The Herr Finance Minister paid out the previously stipulated sum of 12,000 Francs in gold for this report, and Herr von Wiebeking journeyed back to Bavaria. This technical report of the Bavarian general director was now passed on to the Westphalian general inspector Jussow, who put the entire matter aside, and it was not until 29 July 1810 that the finance ministers wrote to the district construction manager in Göttingen, [Friedrich] Nauck [i.e., the present author]: “Since the preliminary work for the canal project requires that the necessary surveying be started, I herewith commission you to commence this project etc.”
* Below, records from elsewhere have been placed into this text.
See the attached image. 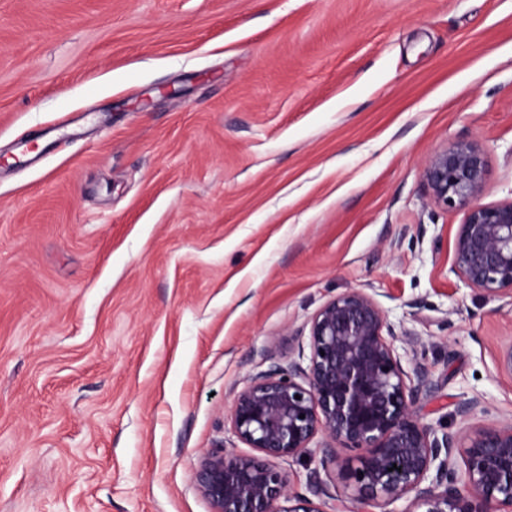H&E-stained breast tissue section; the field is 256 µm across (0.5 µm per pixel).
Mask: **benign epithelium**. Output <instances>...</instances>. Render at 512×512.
<instances>
[{"mask_svg":"<svg viewBox=\"0 0 512 512\" xmlns=\"http://www.w3.org/2000/svg\"><path fill=\"white\" fill-rule=\"evenodd\" d=\"M486 177L485 153L473 142L441 149L423 167L433 202L465 212L450 272L489 298L512 297V201L482 202ZM416 340L396 332L362 289L328 300L309 321L307 364L273 363L233 398V434L252 453L221 446L199 458L195 485L210 512H327L334 496L318 472L304 495L276 465L318 438L328 476L338 450L356 453L339 475L366 507L409 497L410 512H512V422L456 432L424 423L414 405L434 388L432 373L419 363L406 369L396 346Z\"/></svg>","mask_w":512,"mask_h":512,"instance_id":"7a95c632","label":"benign epithelium"}]
</instances>
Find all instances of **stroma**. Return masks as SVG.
Instances as JSON below:
<instances>
[{
    "label": "stroma",
    "mask_w": 512,
    "mask_h": 512,
    "mask_svg": "<svg viewBox=\"0 0 512 512\" xmlns=\"http://www.w3.org/2000/svg\"><path fill=\"white\" fill-rule=\"evenodd\" d=\"M462 141L512 201V0H0V512H210L234 395L349 288L423 422L512 420V298L422 177Z\"/></svg>",
    "instance_id": "stroma-1"
}]
</instances>
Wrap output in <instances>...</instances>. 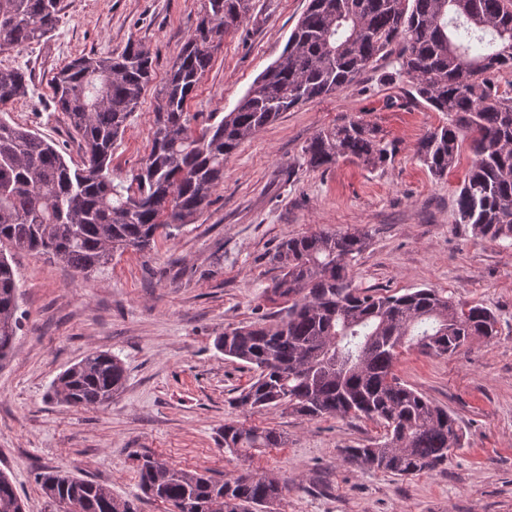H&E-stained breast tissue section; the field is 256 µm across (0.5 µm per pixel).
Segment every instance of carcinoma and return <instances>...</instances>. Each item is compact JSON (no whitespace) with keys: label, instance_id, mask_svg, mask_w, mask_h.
Returning <instances> with one entry per match:
<instances>
[{"label":"carcinoma","instance_id":"cac0c4a2","mask_svg":"<svg viewBox=\"0 0 512 512\" xmlns=\"http://www.w3.org/2000/svg\"><path fill=\"white\" fill-rule=\"evenodd\" d=\"M60 4L0 0V49L48 37ZM249 10L250 0H202L194 31L157 88L151 150L126 187L112 181V151L153 81V59L142 43L76 57L52 78L55 108L83 142L82 164L71 166L54 144L0 117V363L21 326L8 254L34 252L88 274L117 251L151 247L161 229L174 235L211 203L224 162L243 141L281 113L346 89L393 51L416 96L448 115L418 147L430 174L445 176L470 139L474 161L456 199L457 223L481 240H512V81L497 80L512 70V0H309L281 57L236 108L212 112L196 128L186 103L215 48ZM26 94V72L0 67V106ZM389 155L377 130L355 119L321 131L304 148L313 170L340 158L375 168ZM369 243L358 228L284 240L272 256L279 276L271 292L287 307L273 322L225 328L216 348L254 370L237 405L306 420H372L384 435L342 449L344 460L416 476L448 462L463 433L453 412L401 382L396 362L410 350L452 355L472 336L490 341L497 317L479 304L458 307L435 288L378 294L354 287L351 262ZM125 380L117 357L96 352L65 370L52 392L69 406L89 408L111 400ZM282 444L272 429L224 424V449L239 459ZM139 479L144 494L171 512H280L287 491L269 473L246 468L221 481L150 456L139 464ZM40 483L64 512H138L133 501L67 470L43 473ZM22 509L12 481L0 473V512Z\"/></svg>","mask_w":512,"mask_h":512}]
</instances>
Hence during the autumn of 1810 these terrain survey studies were begun between Zelle and Magdeburg. But because Herr von Wiebeking had not provided instructions, and the finance minister nothing more in the way of orders, I thus followed my own instincts and surveyed from the upper waters of the Aller as far as Zelle in the valley of the Fuse and Erse up as far as the Rothe Mühle on the Oker (approx.. 1 [German] mile below Braunschweig. But before this project could be finished, I was transferred by a royal decree on 8 November to Magdeburg as a district construction manager of the 1st Class, and these survey investigations were not continued. . . .


Geopolitical and military developments along with, of course, the fall of Napoleon himself in 1815 considerably lowered the priority of the construction of the originally projected canals. That said, today a separate canal (or series of canals) does indeed begin at Magdeburg as originally conceived and connect the Elbe with the Weser, albeit not by connecting the Aller and Ohre rivers, but rather bypassing them or running in part parallel with them and then continuing on to the Weser at Minden rather than at the conjunction, in the easterly direction, of the Aller with the Weser or, in the westerly direction, with the Ohre with the Elbe.